TASK TO CARRY OUT:
Rewrite the lines below, swapping "categories" for "groups" and changing nothing else. Leave out the pictures.

DATA TO EXAMINE:
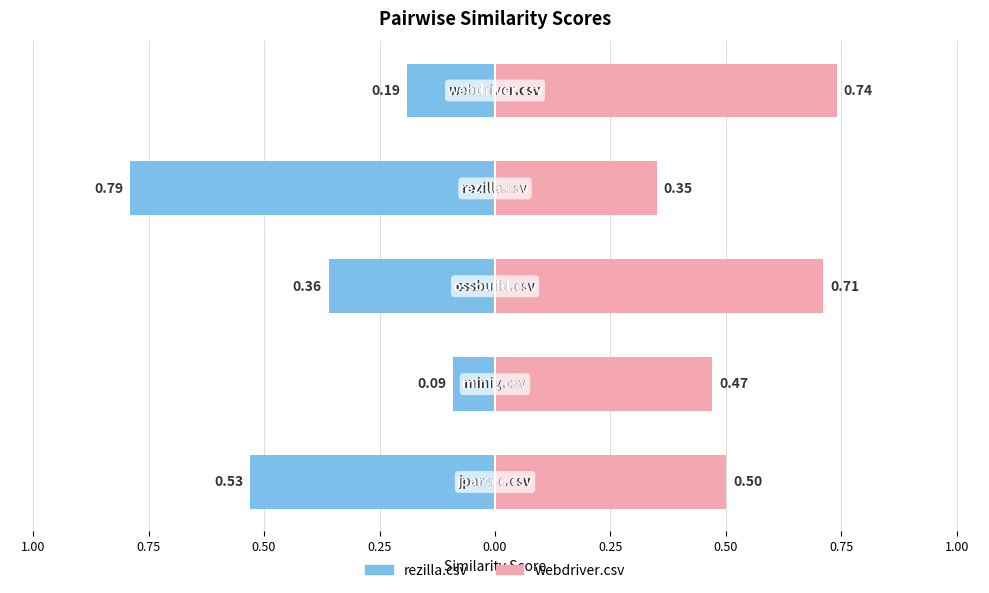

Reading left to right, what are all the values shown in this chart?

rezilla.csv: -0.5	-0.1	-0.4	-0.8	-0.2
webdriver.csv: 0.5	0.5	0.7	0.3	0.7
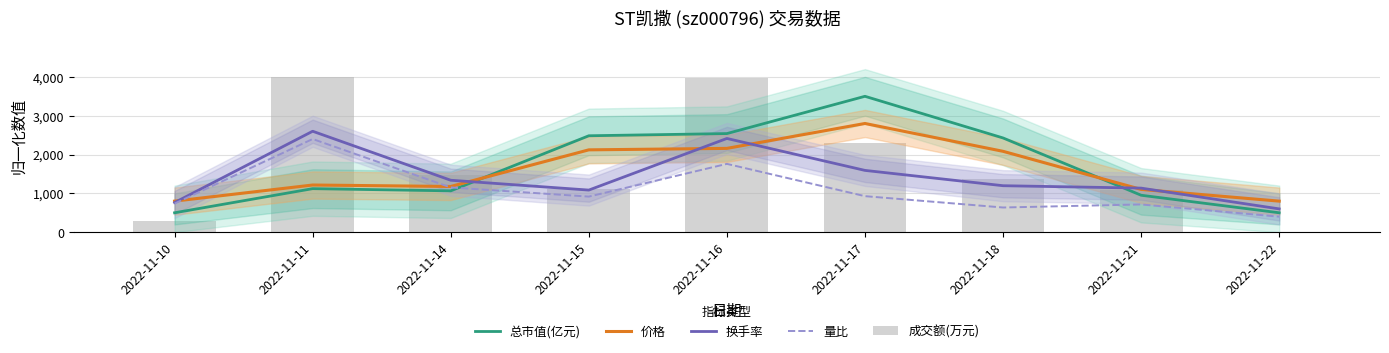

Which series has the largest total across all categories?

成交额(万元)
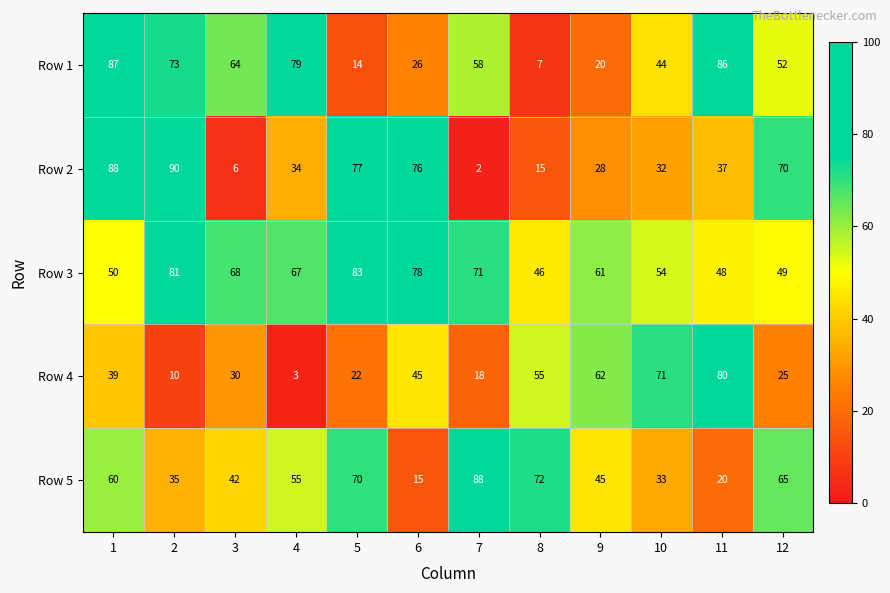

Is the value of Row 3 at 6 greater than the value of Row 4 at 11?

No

EXERCISE OUTPUT:
Reading left to right, what are all the values shown in this chart?

rezilla.csv: -0.5	-0.1	-0.4	-0.8	-0.2
webdriver.csv: 0.5	0.5	0.7	0.3	0.7

Which series has the largest total across all groups?

成交额(万元)

Is the value of Row 3 at 6 greater than the value of Row 4 at 11?

No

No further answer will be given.